Réponse de la Cour de cassation

Vu l’article 562, alinéa 1er du code de procédure civile :

7. Selon ce texte, l’appel ne défère à la cour d’appel que la connaissance des chefs de jugement qu’il critique expressément et de ceux qui en dépendent, lesquels s’entendent de tous ceux qui sont la conséquence des chefs de jugement expressément critiqués.

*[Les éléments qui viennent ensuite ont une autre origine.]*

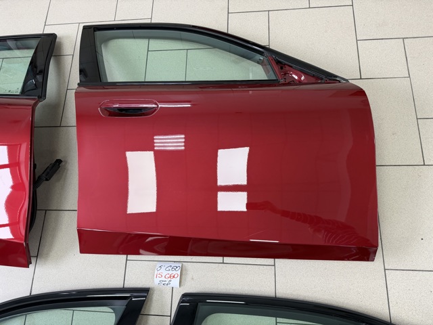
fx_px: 300
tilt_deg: -71.0
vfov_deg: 56.8
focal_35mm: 24
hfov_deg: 71.6
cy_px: 162
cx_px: 216
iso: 200
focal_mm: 6.76
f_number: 1.78
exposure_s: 1/100
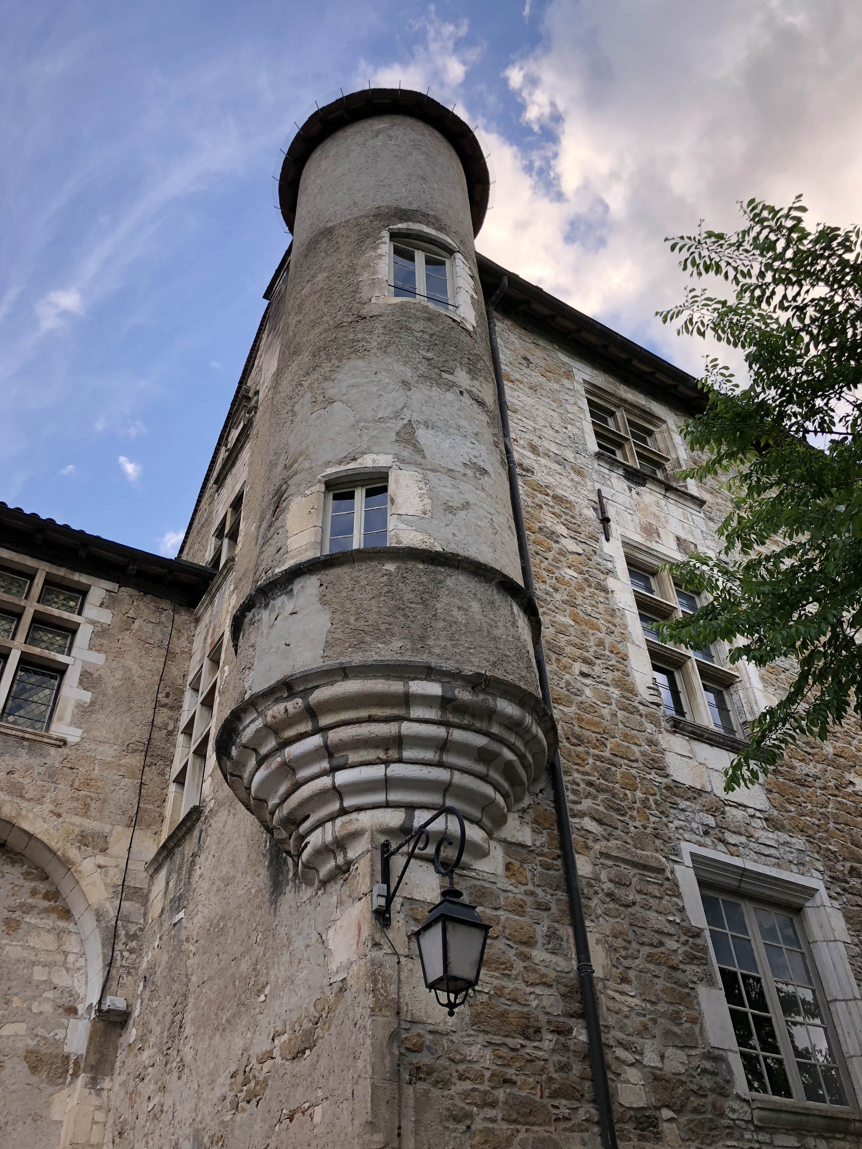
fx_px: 930
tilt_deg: +43.0
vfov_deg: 63.4
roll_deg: +5.0
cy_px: 574
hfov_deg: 49.7
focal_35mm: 28
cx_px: 431
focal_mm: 4
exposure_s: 1/326
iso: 20
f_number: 1.8
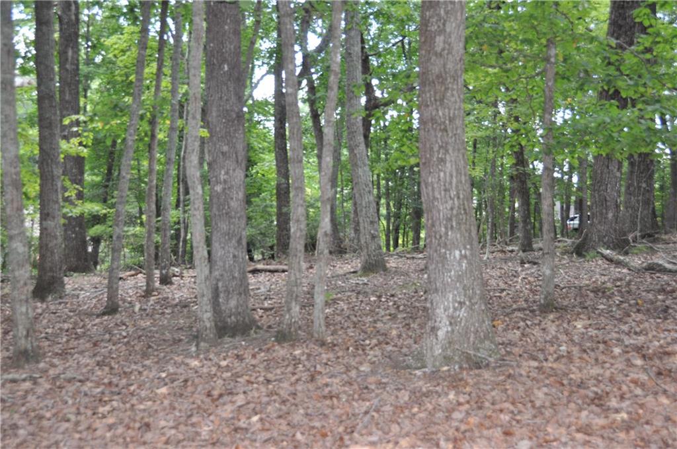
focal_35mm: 42
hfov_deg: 46.5
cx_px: 338
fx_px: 788
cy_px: 224
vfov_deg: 31.8
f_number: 4
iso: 720
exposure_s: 1/125
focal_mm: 28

8. Pour dire irrecevable M. [Z] en ses demandes tendant à remettre en cause le régime juridique applicable au litige, l’arrêt constate qu’il a expressément limité son appel à la mise hors de cause des sociétés Allianz et Axa France IARD en qualité d’assureurs des syndicats des copropriétaires.

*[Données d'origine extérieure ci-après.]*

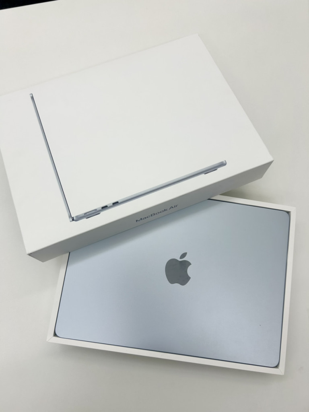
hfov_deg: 53.1
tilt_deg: -81.1
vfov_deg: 67.3
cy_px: 206
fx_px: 309
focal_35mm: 26
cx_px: 154
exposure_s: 1/117
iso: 32
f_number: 1.5
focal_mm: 5.7
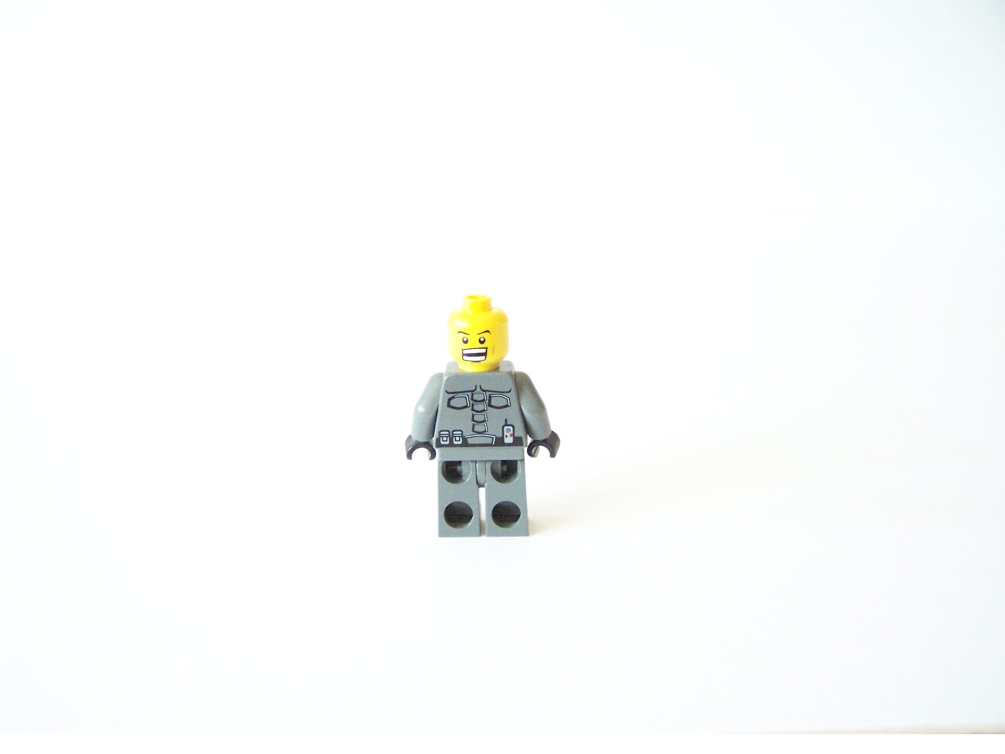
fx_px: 1103
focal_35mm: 38
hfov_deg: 49.0
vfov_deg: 37.7
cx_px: 502
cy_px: 377
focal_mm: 6.3
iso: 400
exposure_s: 1/250
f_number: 2.8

9. L’arrêt relève que M. [Z] invoque à son bénéfice l’alinéa 1er de l’article 562 et prétend qu’en critiquant la seule mise hors de cause des assureurs, il a nécessairement critiqué l’application de la loi du 5 juillet 1985.

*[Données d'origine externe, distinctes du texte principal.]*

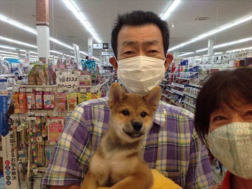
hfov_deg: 52.7
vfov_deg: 40.6
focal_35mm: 35
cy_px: 94
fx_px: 254
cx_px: 126
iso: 50
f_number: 2.4
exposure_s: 1/40
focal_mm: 4.28
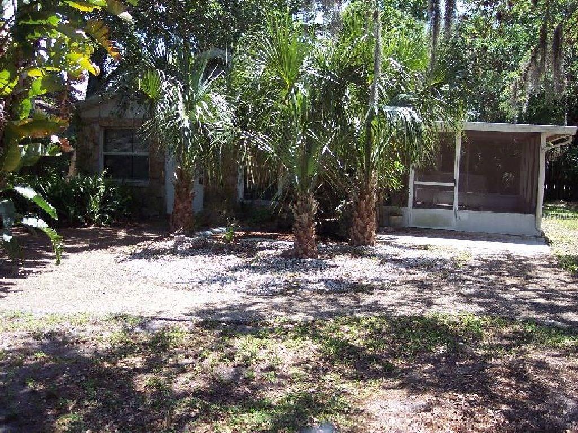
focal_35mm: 38
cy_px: 216
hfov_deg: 49.0
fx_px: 635
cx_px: 289
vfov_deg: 37.7
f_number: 2.8
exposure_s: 1/500
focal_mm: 8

10. Il retient que cet argument est inopérant puisque l’appelant s’est abstenu de critiquer la disposition du jugement déféré disant que la demande de M. [Z] est recevable et fondée mais sur les articles 1 et suivant de la loi n° 85-677 du 5 juillet 1985.

11. En se déterminant ainsi, sans rechercher s’il existait un lien de dépendance entre les chefs de jugement portant sur la mise hors de cause des assureurs et le chef de jugement ayant tranché le régime de responsabilité applicable, la cour d’appel qui, au surplus, ne pourrait que constater l’absence d’effet dévolutif sur ce point, n’a pas donné de base légale à sa décision.
(…)

Dispositif 

PAR CES MOTIFS, et sans qu’il y ait lieu de statuer sur les autres griefs du pourvoi, la Cour :

CASSE ET ANNULE, mais seulement en ce qu’il dit M. [Z] irrecevable en ses demandes tendant à remettre en cause le régime juridique applicable au litige et les modalités de fixation de ses préjudices patrimoniaux et extra-patrimoniaux, en ce qu’il confirme le jugement ayant mis hors de cause les sociétés Axa France IARD et Allianz en leurs qualités d’assureurs des syndicats de copropriétaires du [Adresse 7], et en ce qu’il déboute M. [Z] de ses demandes formées à l’encontre de la société Kiloutou et de la société Axa France IARD, intervenante forcée, prise « en sa qualité présumée » d’assureur de la société Kiloutou, l’arrêt rendu le 10 mars 2020, entre les parties, par la cour d’appel de Besançon, ainsi que les chefs de dispositif relatifs aux dépens et à l’article 700 du code de procédure civile ;

DIT n’y avoir lieu de mettre hors de cause la société Axa France IARD, en qualité d’assureur du syndicat de copropriété du [Adresse 7], la société Allianz, en qualité d’assureur du syndicat de copropriété de l’immeuble [Adresse 7], et le syndicat des copropriétaires de l’immeuble [Adresse 7] ;

Remet, sur ces points, l’affaire et les parties dans l’état où elles se trouvaient avant cet arrêt et les renvoie devant la cour d’appel de Lyon ;

Condamne le syndicat des copropriétaires de l’immeuble [Adresse 7], le syndicat des copropriétaires de l’immeuble [Adresse 7], la société Allianz, l’union de recouvrement des cotisations de sécurité sociale et d’allocations familiales (URSSAF) de Franche-Comté anciennement dénommée RSI de Franche-Comté, la société Axa France IARD prise en qualité d’assureur du syndicat de copropriété de l’immeuble [Adresse 7], la société Axa France IARD prise en qualité d’assureur de la société Kiloutou et la société Kiloutou aux dépens ;

En application de l’article 700 du code de procédure civile, rejette les demandes de la société Axa France IARD, prise en qualité d’assureur du syndicat de copropriété de l’immeuble [Adresse 7], de la société Allianz et du syndicat des copropriétaires de l’immeuble [Adresse 7], de la société Kiloutou et de la société Axa France IARD, prise en qualité d’assureur de la société Kiloutou, et les condamne à payer à M. [Z] la somme globale de 3 000 euros ;

Dit que sur les diligences du procureur général près la Cour de cassation, le présent arrêt sera transmis pour être transcrit en marge ou à la suite de l’arrêt partiellement cassé ;

Ainsi fait et jugé par la Cour de cassation, deuxième chambre civile, et prononcé par le président en son audience publique du neuf juin deux mille vingt-deux.